━━━━━ Data shown

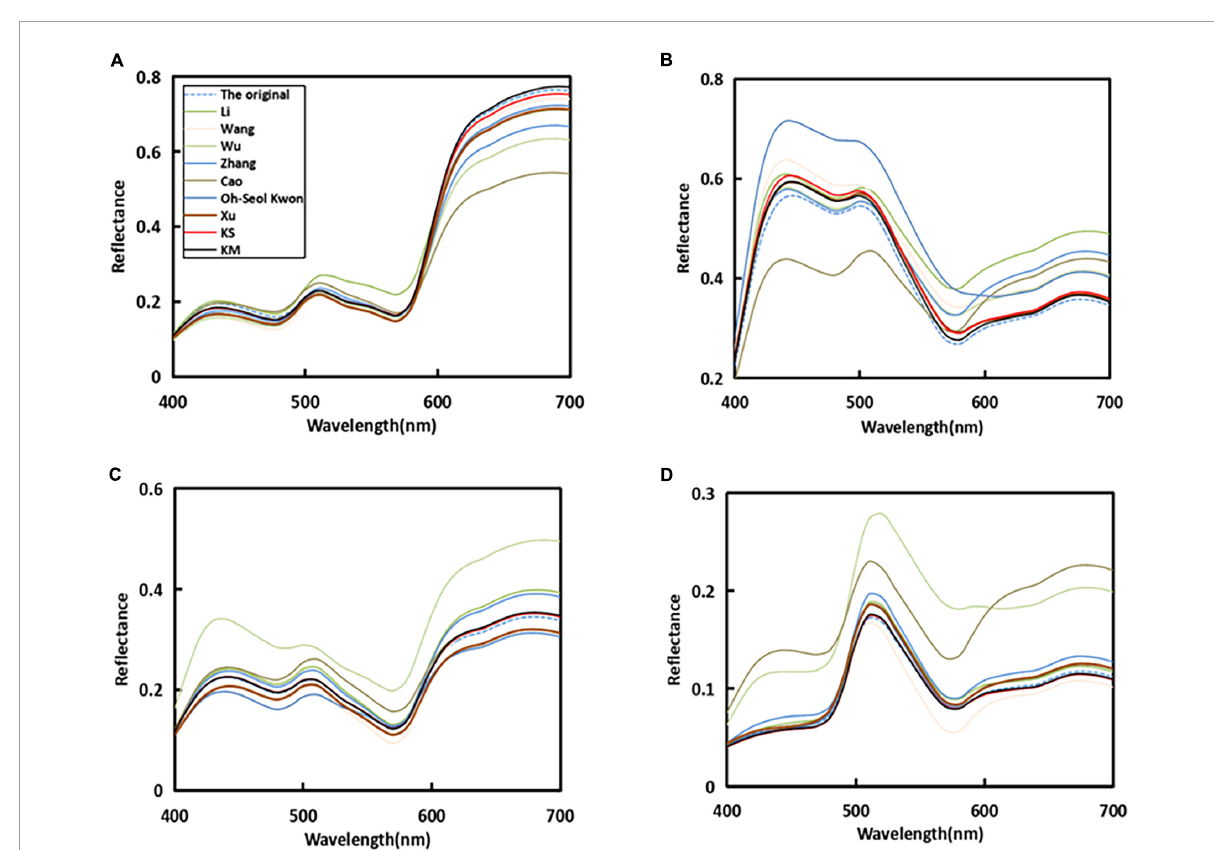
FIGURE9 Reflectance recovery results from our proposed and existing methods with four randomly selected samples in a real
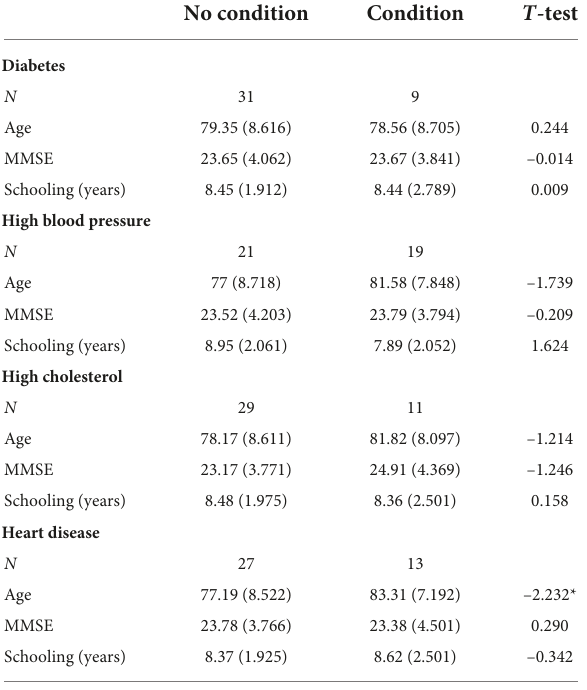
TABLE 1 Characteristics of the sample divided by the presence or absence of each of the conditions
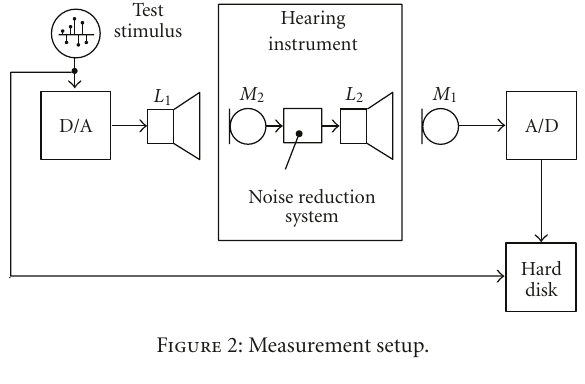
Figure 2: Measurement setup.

━━━━━━━━━━

◆ What is being asked
Return the material as it stands. Leave out the pictures.

◆ Answer section
FIGURE9 Reflectance recovery results from our proposed and existing methods with four randomly selected samples in a real
TABLE 1 Characteristics of the sample divided by the presence or absence of each of the conditions
Figure 2: Measurement setup.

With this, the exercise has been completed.